Supplied passage:
——————————

Dressed in purple and gold athletic gear and apt to break into the Dukes’ fight song, the crowd of male and female athletes honored the spirit of Title IX, but criticized how the Education Department interprets and carries out the law in college athletics.
Students argued that requiring institutions to demonstrate that the rate of male to female athletic participation matches the gender ratio of the student body -- the so-called “proportionality prong," which is one of three mechanisms a college can use to demonstrate compliance with the law's participation requirements -- enforces an artificial quota that discriminates against male athletes. Sponsors of the rally called for scrapping the proportionality provision and strengthening the department's guidance and support for colleges to use surveys of students' athletic interests as an alternative.
“How has a law that was written to stop discrimination become a source of it?” asked Stacy Fuller, a student representative on JMU’s Board of Visitors. “Just as affirmative action quotas are unconstitutional, so too are the gender quotas required under Title IX.”
“Legislation should reflect the times, and Title IX no longer does,” said Mitch Dalton, captain of the men’s swimming team, whose members stripped down to Speedos and ran laps around the Education Department after the rally Thursday to demonstrate “how they were left out in the cold,” as interpreted by Jim McCarthy, spokesman for the College Sports Council, which sponsored the rally with the Independent Women’s Forum.
Yet, while the students who spoke at Thursday’s rally without exception cited a need to revisit the interpretation of the federal law, and the proportionality prong in particular, criticisms specific to their university -- including a lack of student input in the decision -- crept into some of their comments.
One student said in an interview that many athletes, though disgruntled with Title IX, also feel that the athletic cuts represented a business decision, at least in part -- a statement echoed by the university’s own Title IX consultant in an October interview with Inside Higher Ed.This student also said that James Madison is positioning itself to move its Division I-AA football team to Division I-A within the next decade. The student, who asked not to be named, added that many peers felt the same way, but had suggested that the topic not be raised at Thursday’s rally, which was meant to take aim at Title IX.
James Madison administrators have maintained that the primary reason for the Board of Visitors’ September 29 decision to cut 10 sports -- seven for men and three for women -- was to bring the university into compliance with Title IX by demonstrating that its athletic participation ratio mirrors that of its overall student enrollment, which is, at 61 to 39 percent, predominantly female. Madison's plans to cut men’s archery, cross country, gymnastics, indoor track, outdoor track, swimming and wrestling, as well as women’s archery, fencing and gymnastics, will go into effect July 1.
Critics have argued that the university hid behind Title IX in deciding to prioritize its financial resources, focusing them on a smaller number of stronger teams. But James Madison administrators say Title IX forced their hand, and argue that the university, which is running 28 varsity athletic programs this year, resorted to the proportionality prong because it could not meet Title IX’s requirements under the other two mechanisms for compliance -- demonstrating a history of adding new sports or meeting existing student demand -- because James Madison could not afford extra sports. Two women’s club sports have expressed a desire for varsity status, demands that administrators say they can't accommodate.

——————————

What you will do: Pick up the Title IX rally article after its final sentence and keep writing it. The rows after this point are separate material and not part of the Title IX rally article.

——————————

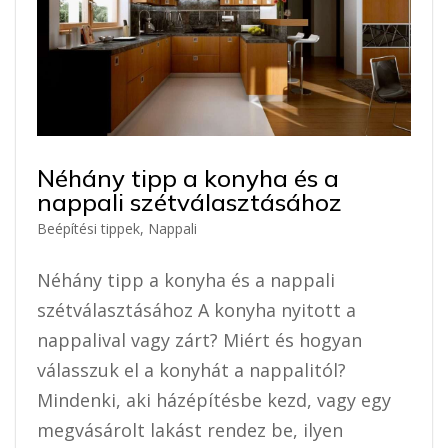
Néhány tipp a konyha és a
nappali szétválasztásához
Beépítési tippek
,
Nappali
Néhány tipp a konyha és a nappali
szétválasztásához A konyha nyitott a
nappalival vagy zárt? Miért és hogyan
válasszuk el a konyhát a nappalitól?
Mindenki, aki házépítésbe kezd, vagy egy
megvásárolt lakást rendez be, ilyen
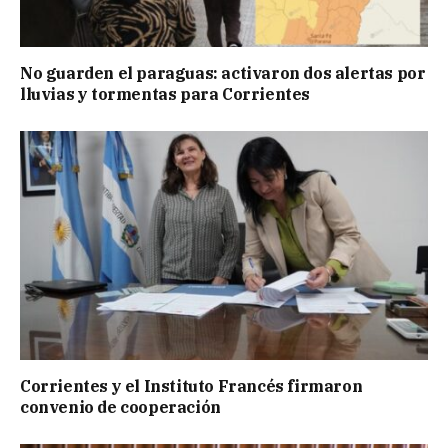
No guarden el paraguas: activaron dos alertas por
lluvias y tormentas para Corrientes
Corrientes y el Instituto Francés firmaron
convenio de cooperación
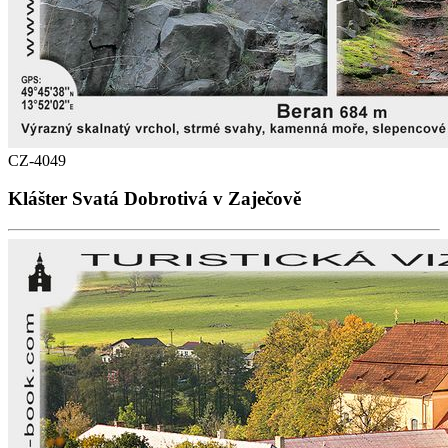
CZ-4049
Klášter Svatá Dobrotivá v Zaječově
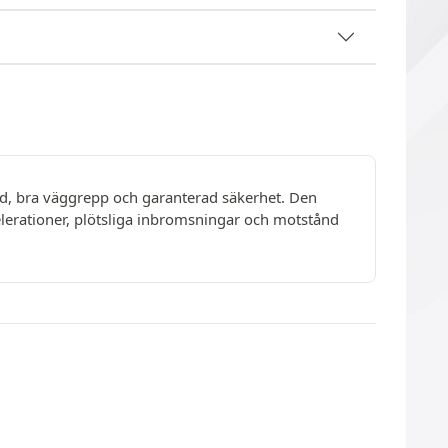
gd, bra väggrepp och garanterad säkerhet. Den
elerationer, plötsliga inbromsningar och motstånd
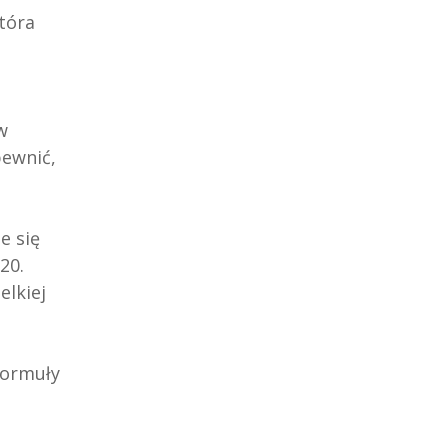
tóra
w
pewnić,
e się
20.
elkiej
Formuły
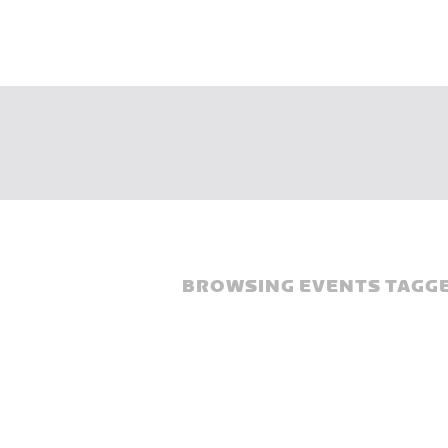
BROWSING EVENTS TAGGE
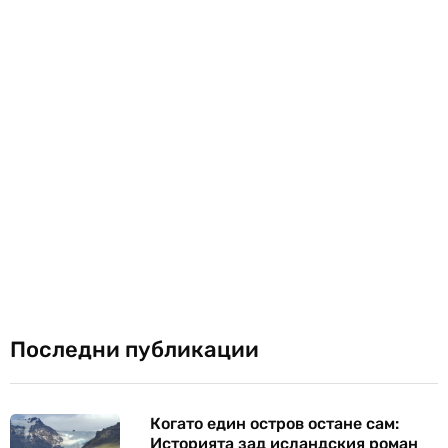
Последни публикации
Когато един остров остане сам:
Историята зад исландския роман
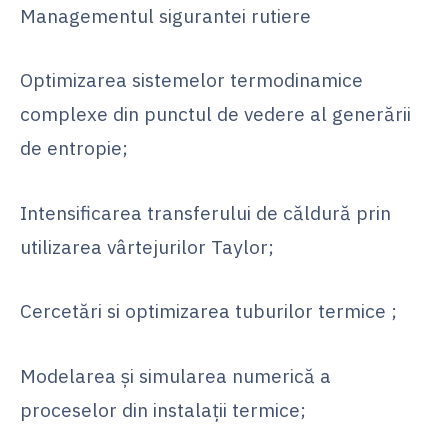
Managementul sigurantei rutiere
Optimizarea sistemelor termodinamice
complexe din punctul de vedere al generării
de entropie;
Intensificarea transferului de căldură prin
utilizarea vârtejurilor Taylor;
Cercetări si optimizarea tuburilor termice ;
Modelarea şi simularea numerică a
proceselor din instalaţii termice;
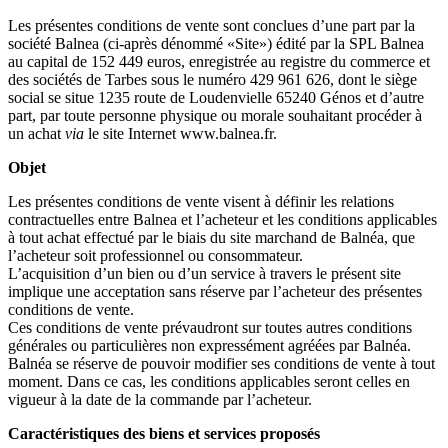
Les présentes conditions de vente sont conclues d’une part par la
société Balnea (ci-après dénommé «Site») édité par la SPL Balnea
au capital de 152 449 euros, enregistrée au registre du commerce et
des sociétés de Tarbes sous le numéro 429 961 626, dont le siège
social se situe 1235 route de Loudenvielle 65240 Génos et d’autre
part, par toute personne physique ou morale souhaitant procéder à
un achat
via
le site Internet www.balnea.fr.
Objet
Les présentes conditions de vente visent à définir les relations
contractuelles entre Balnea et l’acheteur et les conditions applicables
à tout achat effectué par le biais du site marchand de Balnéa, que
l’acheteur soit professionnel ou consommateur.
L’acquisition d’un bien ou d’un service à travers le présent site
implique une acceptation sans réserve par l’acheteur des présentes
conditions de vente.
Ces conditions de vente prévaudront sur toutes autres conditions
générales ou particulières non expressément agréées par Balnéa.
Balnéa se réserve de pouvoir modifier ses conditions de vente à tout
moment. Dans ce cas, les conditions applicables seront celles en
vigueur à la date de la commande par l’acheteur.
Caractéristiques des biens et services proposés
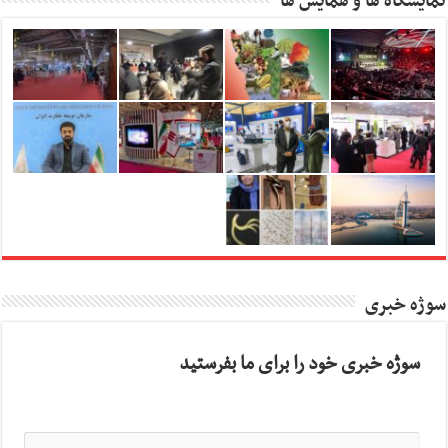
نمایشگاه ها و همایش ها
سوژه خبری
سوژه خبری خود را برای ما بفرستید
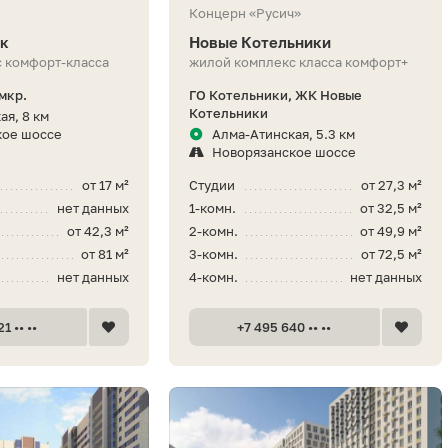
Концерн «Русич»
рк
Новые Котельники
 комфорт-класса
жилой комплекс класса комфорт+
мкр.
ГО Котельники, ЖК Новые
Котельники
ая, 8 км
кое шоссе
Алма-Атинская, 5.3 км
Новорязанское шоссе
от 17 м²
Студии
от 27,3 м²
нет данных
1-комн.
от 32,5 м²
от 42,3 м²
2-комн.
от 49,9 м²
от 81 м²
3-комн.
от 72,5 м²
нет данных
4-комн.
нет данных
1 •• ••
+7 495 640 •• ••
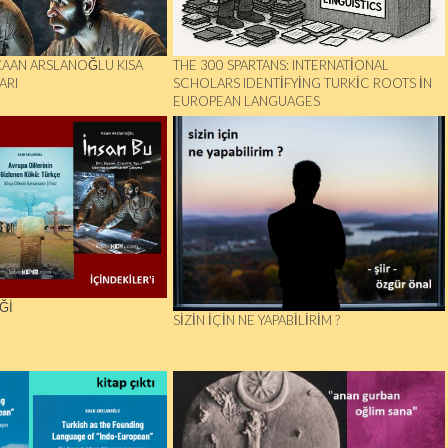
KAAN ARSLANOĞLU KISA
THE 300 SPARTANS: INTERNATIONAL
ARI
SCHOLARS IDENTIFYING TURKIC ROOTS IN
EUROPEAN LANGUAGES
Ğİ
SIZIN İÇIN NE YAPABILIRIM ?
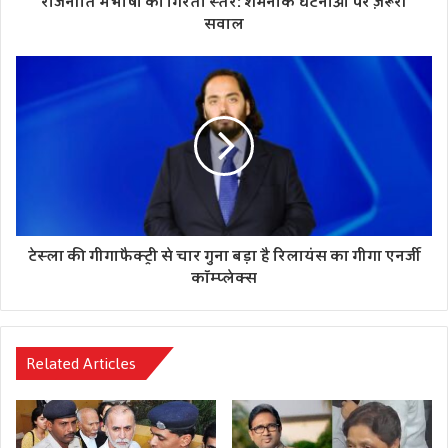
राजनीति में भाषा का गिरता स्तर: शर्मनाक घटनाओं पर ज़रूरी
सवाल
टेस्ला की गीगाफैक्ट्री से चार गुना बड़ा है रिलायंस का गीगा एनर्जी
कॉम्प्लेक्स
Related Articles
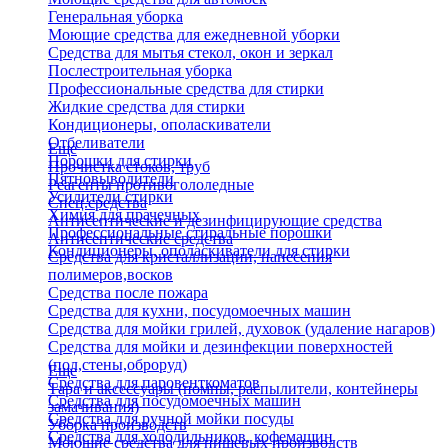
Генеральная уборка
Моющие средства для ежедневной уборки
Средства для мытья стекол, окон и зеркал
Послестроительная уборка
Профессиональные средства для стирки
Жидкие средства для стирки
Кондиционеры, ополаскиватели
Отбеливатели
Еще
Порошки для стирки
Прочистка стоков, труб
Пятновыводители
Реагенты противогололедные
Усилители стирки
Спец.средства
Химия для прачечных
Антисептические и дезинфицирующие средства
Профессиональные стиральные порошки
Антисептические средства
Кондиционеры, ополаскиватели для стирки
Средства для кристаллизации, нанесения
полимеров,восков
Средства после пожара
Средства для кухни, посудомоечных машин
Средства для мойки грилей, духовок (удаление нагаров)
Средства для мойки и дезинфекции поверхностей
(пол,стены,оброруд)
Еще
Средства для паровенткоматов
Тара и аксессуары (помпы, распылители, контейнеры
Средства для посудомоечных машин
замачивания)
Средства для ручной мойки посуды
Уборка производств
Средства для холодильников, кофемашин
Моющие средства для пищевых производств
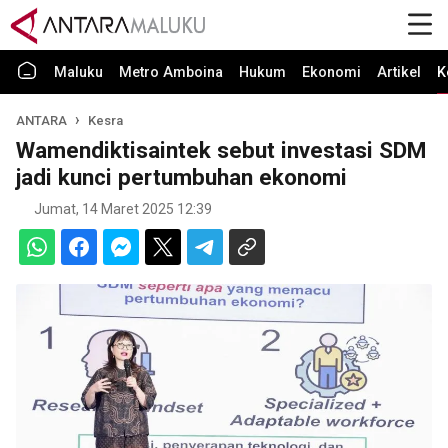
Maluku
Metro Amboina
Hukum
Ekonomi
Artikel
K
ANTARA
Kesra
Wamendiktisaintek sebut investasi SDM
jadi kunci pertumbuhan ekonomi
Jumat, 14 Maret 2025 12:39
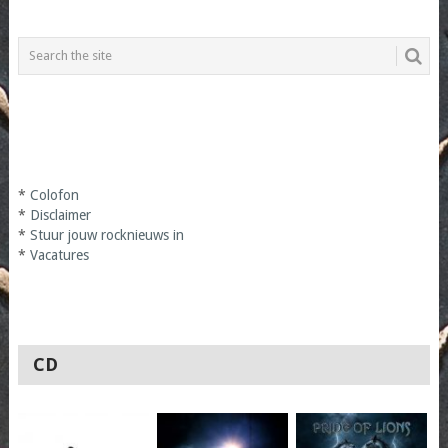
*
Colofon
*
Disclaimer
*
Stuur jouw rocknieuws in
*
Vacatures
CD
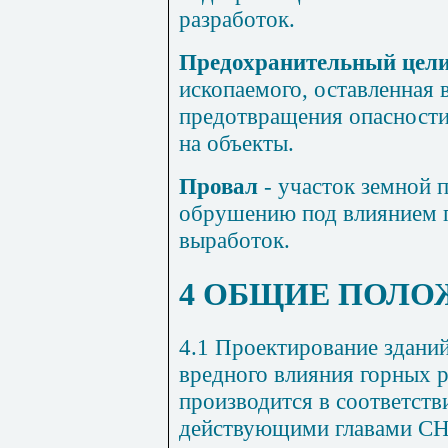
разработок.
Предохранительный цел
ископаемого, оставленная 
предотвращения опасности
на объекты.
Провал
- участок земной 
обрушению под влиянием 
выработок.
4 ОБЩИЕ ПОЛО
4.1 Проектирование зданий
вредного влияния горных 
производится в соответст
действующими главами СН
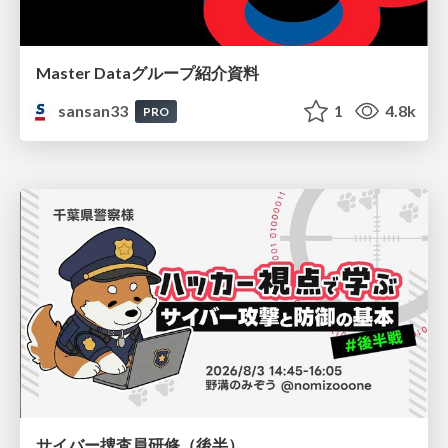
Master Dataグループ紹介資料
sansan33
1
4.8k
PRO
サイバー捜査員研修（後半）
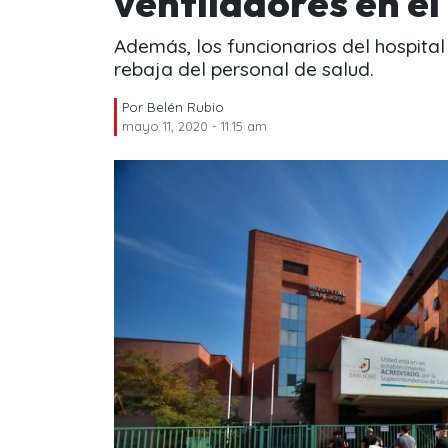
ventiladores en el
Además, los funcionarios del hospita
rebaja del personal de salud.
Por
Belén Rubio
mayo 11, 2020 - 11:15 am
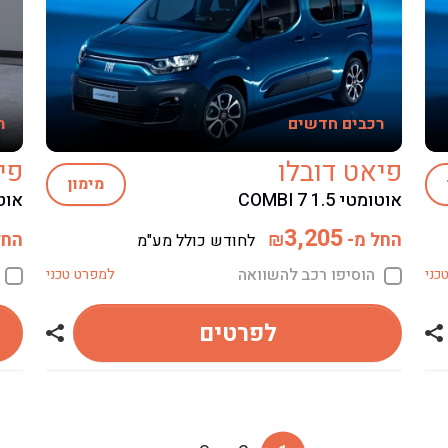
רכבים חדשים
ר
פיאט דובלו
פי
מימון
אוטומטי COMBI 7 1.5
אוט
3,205
החל מ-
החל
₪
לחודש כולל מע"מ
הוסיפו רכב להשוואה
כני
למפרט טכני
לפרטים
שתף רכב פיאט דובלו
שתף רכב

——————————

Task response:
“No decision is made in a vacuum, but were it not for Title IX, I think we would still have 28 teams,” said Andy Perrine, a university spokesman. He added that the $548,000 saved by the cuts will be redirected toward scholarships, primarily for women’s sports, and that the university has no plans right now to pursue Division I-A status in football, which does not stand to gain any direct financial windfall from the cuts.
Fuller, a non-voting member of the Board of Visitors who is not privy to their closed sessions, where the debate was held, echoed Perrine’s sentiment. “This was not a decision motivated by money,” she said. “James Madison was locked into a corner by Title IX.”
But others in the student body, along with representatives from women’s rights organizations, disagree. They argue that the law is not responsible for the cuts and that Thursday’s rally was misdirected.
“Title IX is being used as a scapegoat by the administration," Allison Truglio, a member of the James Madison women's gymnastics team, said during a competing Thursday press conference sponsored by two women's groups. "Some people want to attack the administration and say what you’re doing is wrong, and some people want to attack the department of higher education and say, ‘You need to change Title IX. You’re letting these schools do this.’ It’s hard to decipher which side is right.” The two sponsors of the event at which Truglio spoke, the National Women’s Law Center and the Women’s Sports Foundation, are strong supporters of Title IX as a mechanism for opening new opportunities, and the organizations’ leaders refute the notion that Title IX requires institutions to slash athletic programs.
“When you realize that the cost of adding two or three women’s teams to come into compliance would have been as miniscule as $500,000 ... you wonder why they wouldn’t have chosen a different action,” said Donna Lopiano, chief executive officer of the Women’s Sports Foundation. “It sure wasn’t Title IX making the school drop three women’s teams; that’s obvious. And it wasn’t why it dropped the men’s teams, either,” added Lopiano, who said the decision reflects the institution’s chosen priorities, including among them the preservation of large men’s basketball and football budgets.
Lopiano said she feels the College Sports Council “took advantage” of the situation, convincing upset students that if they changed Title IX, they would get their sports back -- “which is the furthest thing from the truth.”
But officials at the College Sports Council argue that the law has been hijacked by groups like Lopiano’s and that, in practice, Title IX enforcement has led to cuts in men’s programs across the country, with James Madison's sports teams just the latest, and likely not the last, casualty. Parents, coaches and representatives from several other college athletic programs, including programs at the University of Maryland, the College of William and Mary and Howard University, were present at the Washington rally, showing their support.
“This isn’t about boys versus girls, Republicans versus Democrats.... It’s about insanity versus sanity,” said Jessica Gavora, a spokeswoman for the College Sports Council. Members of the council, along with student representatives, met with officials from the Department of Education’s Office for Civil Rights immediately following the rally, asking for relief from the proportionality prong of Title IX.
Gavora said the current interpretation of the law has locked James Madison administrators into a box: "Nobody wants some group of students to be discriminated against in the name of Title IX," she said.
Jennifer Chapman, captain of the James Madison women’s cross country team, said that while she fears universities can use Title IX as a scapegoat or “excuse to cut non-revenue sports,” there is also a problem with the administration of the law itself, especially with use of the proportionality prong in an era in which female enrollment outpaces that of men. “We need to get gender equality across the board,” Chapman said.
Perrine, the James Madison spokesman, said that the university takes no position on the appropriateness of the proportionality prong. However, the institution supported the student protesters logistically, providing university transportation for the drive to Washington. Calling James Madison “a campus with a conscience,” Perrine praised the students for taking their concerns to the federal government.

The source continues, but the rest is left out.